- Work to be completed: Check each line of the entries below for the word "knee", and copy out the ones that have it.

- Material to process:
-- Opening Marker --
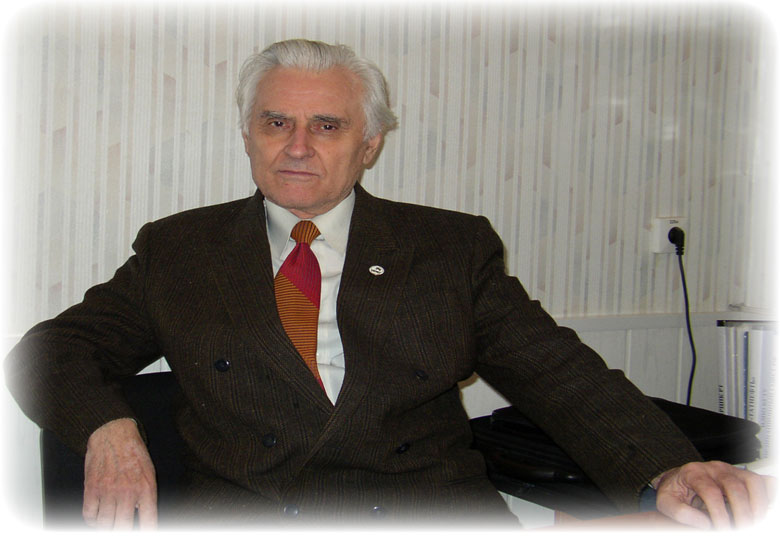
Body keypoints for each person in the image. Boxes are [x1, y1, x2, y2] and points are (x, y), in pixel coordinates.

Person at [4, 39, 774, 530]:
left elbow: (558, 373)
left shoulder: (448, 248)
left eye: (327, 126)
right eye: (276, 123)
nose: (297, 147)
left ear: (369, 143)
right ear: (247, 135)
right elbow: (49, 351)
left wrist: (667, 466)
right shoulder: (180, 250)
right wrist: (108, 428)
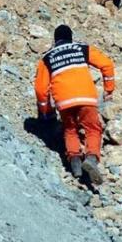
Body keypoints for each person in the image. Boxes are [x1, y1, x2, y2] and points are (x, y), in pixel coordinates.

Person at [34, 24, 115, 184]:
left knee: (70, 130)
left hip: (64, 101)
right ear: (71, 37)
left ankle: (75, 164)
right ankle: (91, 159)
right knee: (93, 129)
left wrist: (45, 110)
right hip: (86, 98)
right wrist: (108, 89)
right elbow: (107, 64)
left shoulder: (47, 58)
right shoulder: (82, 49)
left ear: (55, 40)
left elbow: (40, 88)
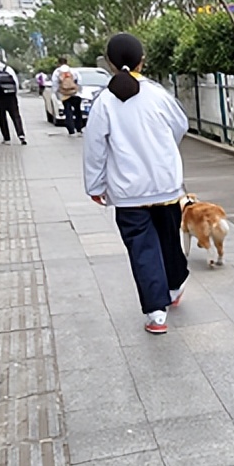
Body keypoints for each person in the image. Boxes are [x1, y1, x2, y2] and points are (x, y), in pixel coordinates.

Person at [83, 33, 190, 335]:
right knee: (169, 240)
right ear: (143, 59)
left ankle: (157, 313)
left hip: (127, 193)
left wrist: (95, 186)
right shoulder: (157, 95)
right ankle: (174, 286)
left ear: (109, 63)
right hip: (165, 185)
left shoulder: (103, 102)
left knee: (142, 249)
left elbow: (94, 148)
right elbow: (180, 126)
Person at [0, 50, 26, 145]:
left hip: (0, 96)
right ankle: (21, 135)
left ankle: (7, 138)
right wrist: (15, 93)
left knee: (2, 117)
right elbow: (15, 81)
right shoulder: (8, 68)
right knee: (16, 116)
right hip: (11, 95)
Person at [52, 63, 84, 136]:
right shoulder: (74, 71)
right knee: (78, 112)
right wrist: (79, 91)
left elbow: (55, 85)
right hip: (76, 94)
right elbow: (80, 81)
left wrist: (57, 95)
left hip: (65, 95)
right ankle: (79, 128)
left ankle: (71, 130)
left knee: (68, 112)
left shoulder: (57, 73)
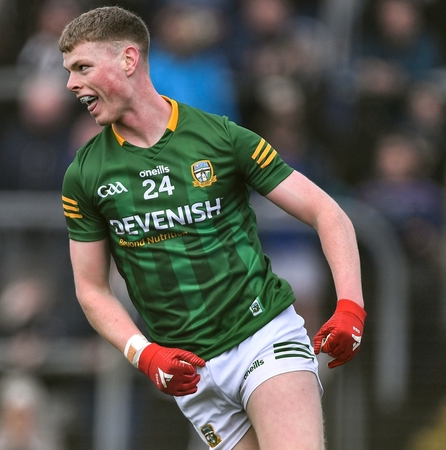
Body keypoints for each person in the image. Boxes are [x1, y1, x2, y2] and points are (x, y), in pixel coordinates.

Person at [58, 7, 365, 450]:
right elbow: (91, 290)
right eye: (68, 72)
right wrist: (144, 354)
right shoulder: (84, 175)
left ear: (128, 60)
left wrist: (350, 307)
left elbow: (328, 213)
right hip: (193, 373)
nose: (71, 84)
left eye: (82, 68)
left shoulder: (220, 138)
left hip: (262, 336)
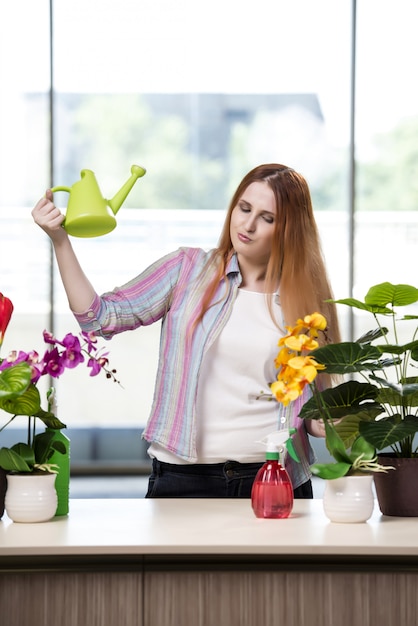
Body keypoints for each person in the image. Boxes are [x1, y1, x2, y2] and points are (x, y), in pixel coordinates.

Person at [32, 163, 341, 499]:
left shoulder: (307, 299)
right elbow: (100, 318)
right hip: (182, 479)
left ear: (289, 229)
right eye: (244, 208)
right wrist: (60, 241)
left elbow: (313, 408)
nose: (248, 225)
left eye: (267, 218)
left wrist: (325, 423)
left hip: (274, 478)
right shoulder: (187, 271)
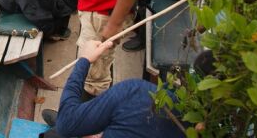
-- Closing Marker --
- Output for this task:
left knee: (70, 130)
right knee: (93, 129)
right knee: (169, 240)
left knee: (142, 249)
left knee: (2, 117)
right knee: (16, 116)
right knee: (78, 112)
left knee: (68, 112)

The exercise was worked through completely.